──────── Information provided ────────

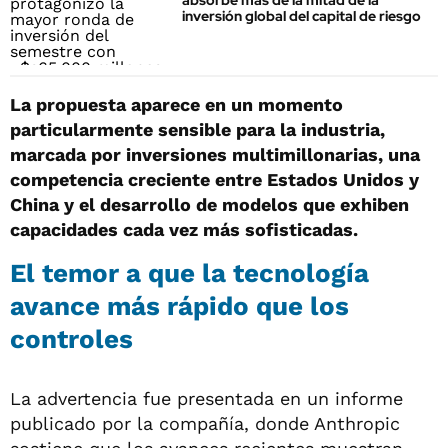
absorbe más de la mitad de la
inversión global del capital de riesgo
La propuesta aparece en un momento
particularmente sensible para la industria,
marcada por inversiones multimillonarias, una
competencia creciente entre Estados Unidos y
China y el desarrollo de modelos que exhiben
capacidades cada vez más sofisticadas.
El temor a que la tecnología
avance más rápido que los
controles
La advertencia fue presentada en un informe
publicado por la compañía, donde Anthropic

────────

**Task to carry out**
Return the entries verbatim, pictures excluded.

**Answer space**
absorbe más de la mitad de la
inversión global del capital de riesgo
La propuesta aparece en un momento
particularmente sensible para la industria,
marcada por inversiones multimillonarias, una
competencia creciente entre Estados Unidos y
China y el desarrollo de modelos que exhiben
capacidades cada vez más sofisticadas.
El temor a que la tecnología
avance más rápido que los
controles
La advertencia fue presentada en un informe
publicado por la compañía, donde Anthropic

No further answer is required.